Written by David Freedman

You can lead a horse to water, but how do you make it drink?

It’s an age-old challenge; how do you get somebody or something to do something that you want them to do? Much research has been done into what motivates people, or even horses, to behave the way they do, in order to understand how to facilitate behaviour change. In my search to find models of motivation I came across the PRIME theory of Robert West (2006), which outlines the steps that drive behaviour, beginning with an initial intention, that develops into motives, which through impulses or inhibitions affect the resultant behaviour. West talks about two types of motives: wants and needs. In the example of getting a horse to drink a need could be “Make it thirsty.” The want could be “offer it beer.” These are two clear examples of what we might also describe as “away from” and “towards” motivators. “Away from” is the motivation to move away from a problem (in this case thirst). “Towards” is to a focus of pleasure (in this case drinking beer).

In selling models, such as SPIN® we teach the need to work on problems such as thirst to grow them to such an extent that the customer is desperate to take action to move away from them. Generally speaking, in both consumer and business to business sales we find that a need, or problem-based (negative) motivator is the primary one that moves people to make the decision to change. So being thirsty is most likely to get you heading to the bar (or the horse to the trough). When you get to the bar you are likely to have options to choose from. In this case we could imagine two options – water, which costs £0 and beer, which costs say £3. The law of rational economics says that the choice should always be water.

But if that was the case why do we have a multi-million pound brewing industry? In our research here at Huthwaite we have discovered that the “want” motives, or what we call “positive motivators”, may not necessarily create the initial desire to change, but if present they are the ones that have the greatest influence on the final choice of product. When we researched IT sales, even for business equipment, the final choice was more likely to be made on the basis of colour or design than on functionality or price. Design-led companies like Apple have of course traded on this understanding for years.

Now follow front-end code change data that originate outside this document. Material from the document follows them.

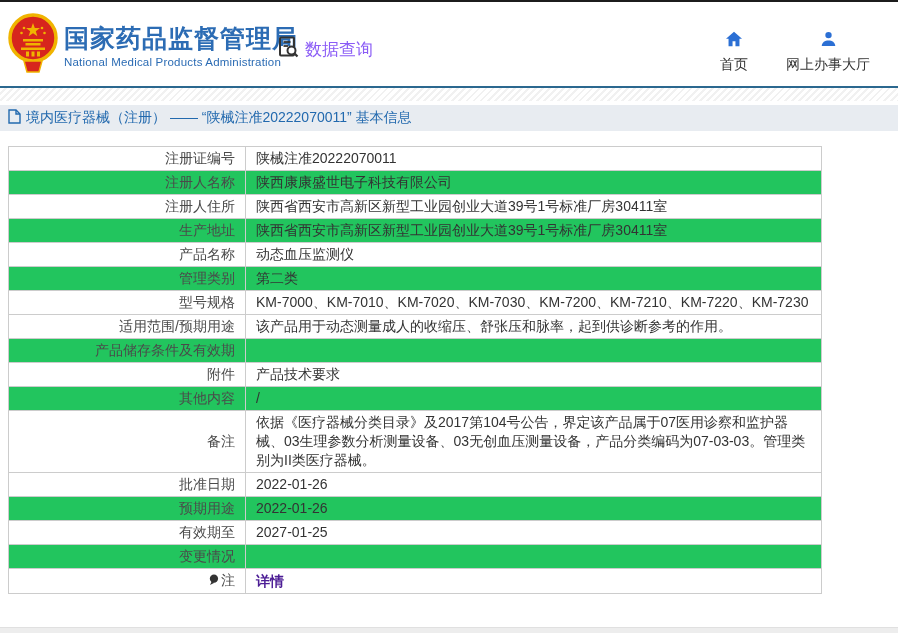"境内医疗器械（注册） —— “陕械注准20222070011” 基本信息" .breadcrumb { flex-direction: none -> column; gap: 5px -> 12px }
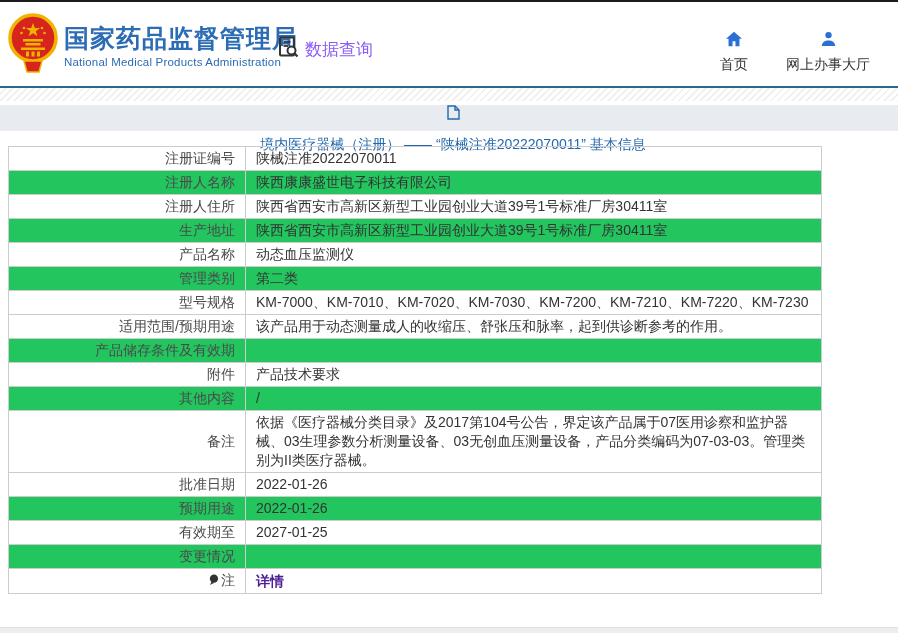"注册证编号" .reg-table { width: 814px -> 732px }
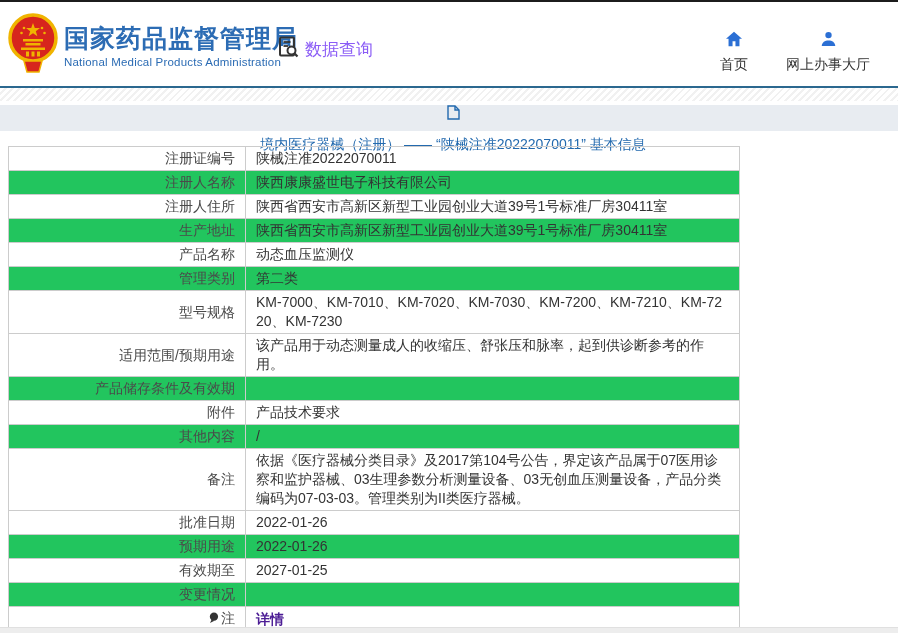"注册人名称" .reg-table tr.alt { background: #22c55e -> #fdba74 }
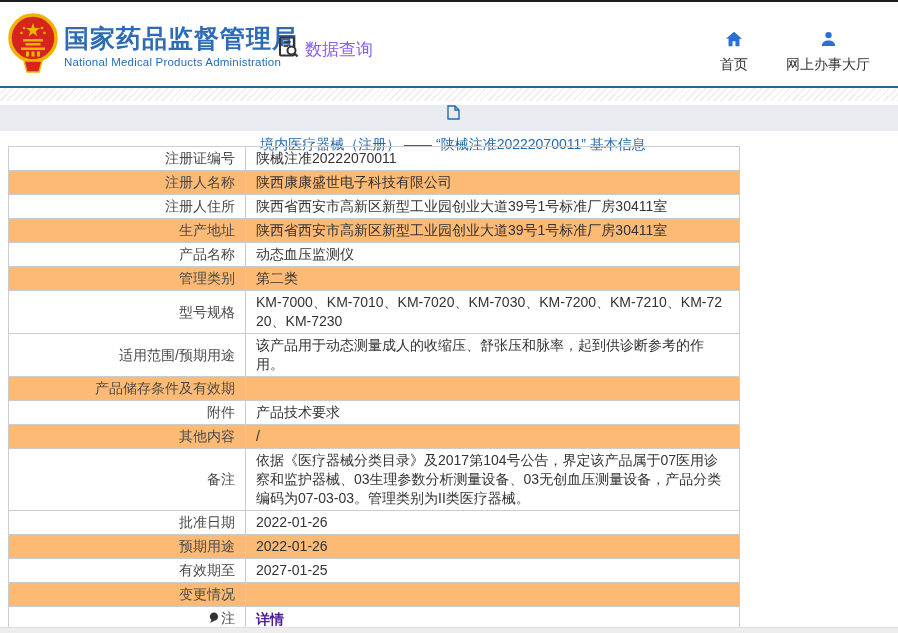"预期用途" td.label { text: 预期用途 -> 生效日期 }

What this means for the average seller is this: understanding the problems that will lead a customer to buy your product is one part of the process. But if you want them to buy from you rather than from your competitors, you need to consider the “wants”, and especially the value of those “wants” to the individual customer. The choice of beer after all is a highly personal one. Understanding the value of the “wants” means having a very good idea of the price premium an individual is likely to be prepared to pay to satisfy those “wants”. Beer at a £3 premium is likely to appeal, but if it was for example at a £30 premium, then that appeal is most likely lost for the majority of people.Because at the end of the day it is not just about getting a horse to drink, but making sure it drinks out of your trough.